§ Dataset rows
[start]
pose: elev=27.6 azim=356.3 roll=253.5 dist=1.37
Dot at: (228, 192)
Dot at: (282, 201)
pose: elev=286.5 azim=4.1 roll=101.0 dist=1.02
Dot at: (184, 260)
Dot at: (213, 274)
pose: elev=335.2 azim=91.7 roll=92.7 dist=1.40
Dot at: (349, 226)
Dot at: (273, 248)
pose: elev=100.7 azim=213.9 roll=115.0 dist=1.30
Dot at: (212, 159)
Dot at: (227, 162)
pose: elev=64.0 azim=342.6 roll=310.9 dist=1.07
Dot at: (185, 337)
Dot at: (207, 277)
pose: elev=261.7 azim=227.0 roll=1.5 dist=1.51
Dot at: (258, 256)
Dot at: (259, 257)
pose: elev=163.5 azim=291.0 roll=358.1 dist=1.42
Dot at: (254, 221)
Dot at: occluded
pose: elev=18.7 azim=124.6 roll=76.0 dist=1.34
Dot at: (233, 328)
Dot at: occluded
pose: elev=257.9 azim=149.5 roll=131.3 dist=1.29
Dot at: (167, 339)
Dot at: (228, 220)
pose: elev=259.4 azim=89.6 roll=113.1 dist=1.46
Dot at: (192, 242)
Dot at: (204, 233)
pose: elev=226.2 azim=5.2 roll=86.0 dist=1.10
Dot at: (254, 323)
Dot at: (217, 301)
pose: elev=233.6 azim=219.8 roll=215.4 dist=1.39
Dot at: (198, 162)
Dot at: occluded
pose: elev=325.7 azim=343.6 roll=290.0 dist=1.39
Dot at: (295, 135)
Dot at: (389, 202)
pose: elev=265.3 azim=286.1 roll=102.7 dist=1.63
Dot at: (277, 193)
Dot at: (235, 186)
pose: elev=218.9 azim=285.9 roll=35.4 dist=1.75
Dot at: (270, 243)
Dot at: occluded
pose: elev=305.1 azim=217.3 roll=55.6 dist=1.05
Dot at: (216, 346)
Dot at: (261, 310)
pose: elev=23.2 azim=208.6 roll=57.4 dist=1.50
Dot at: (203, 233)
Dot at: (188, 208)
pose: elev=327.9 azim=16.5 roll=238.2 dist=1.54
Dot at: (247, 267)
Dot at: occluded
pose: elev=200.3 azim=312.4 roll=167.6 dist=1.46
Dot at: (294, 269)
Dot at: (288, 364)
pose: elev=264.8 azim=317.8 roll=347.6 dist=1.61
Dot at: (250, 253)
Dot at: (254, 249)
[end]
§ Aim of the task
Copy out every item above character for character, line by line in the same order.

§ Full solution
pose: elev=27.6 azim=356.3 roll=253.5 dist=1.37
Dot at: (228, 192)
Dot at: (282, 201)
pose: elev=286.5 azim=4.1 roll=101.0 dist=1.02
Dot at: (184, 260)
Dot at: (213, 274)
pose: elev=335.2 azim=91.7 roll=92.7 dist=1.40
Dot at: (349, 226)
Dot at: (273, 248)
pose: elev=100.7 azim=213.9 roll=115.0 dist=1.30
Dot at: (212, 159)
Dot at: (227, 162)
pose: elev=64.0 azim=342.6 roll=310.9 dist=1.07
Dot at: (185, 337)
Dot at: (207, 277)
pose: elev=261.7 azim=227.0 roll=1.5 dist=1.51
Dot at: (258, 256)
Dot at: (259, 257)
pose: elev=163.5 azim=291.0 roll=358.1 dist=1.42
Dot at: (254, 221)
Dot at: occluded
pose: elev=18.7 azim=124.6 roll=76.0 dist=1.34
Dot at: (233, 328)
Dot at: occluded
pose: elev=257.9 azim=149.5 roll=131.3 dist=1.29
Dot at: (167, 339)
Dot at: (228, 220)
pose: elev=259.4 azim=89.6 roll=113.1 dist=1.46
Dot at: (192, 242)
Dot at: (204, 233)
pose: elev=226.2 azim=5.2 roll=86.0 dist=1.10
Dot at: (254, 323)
Dot at: (217, 301)
pose: elev=233.6 azim=219.8 roll=215.4 dist=1.39
Dot at: (198, 162)
Dot at: occluded
pose: elev=325.7 azim=343.6 roll=290.0 dist=1.39
Dot at: (295, 135)
Dot at: (389, 202)
pose: elev=265.3 azim=286.1 roll=102.7 dist=1.63
Dot at: (277, 193)
Dot at: (235, 186)
pose: elev=218.9 azim=285.9 roll=35.4 dist=1.75
Dot at: (270, 243)
Dot at: occluded
pose: elev=305.1 azim=217.3 roll=55.6 dist=1.05
Dot at: (216, 346)
Dot at: (261, 310)
pose: elev=23.2 azim=208.6 roll=57.4 dist=1.50
Dot at: (203, 233)
Dot at: (188, 208)
pose: elev=327.9 azim=16.5 roll=238.2 dist=1.54
Dot at: (247, 267)
Dot at: occluded
pose: elev=200.3 azim=312.4 roll=167.6 dist=1.46
Dot at: (294, 269)
Dot at: (288, 364)
pose: elev=264.8 azim=317.8 roll=347.6 dist=1.61
Dot at: (250, 253)
Dot at: (254, 249)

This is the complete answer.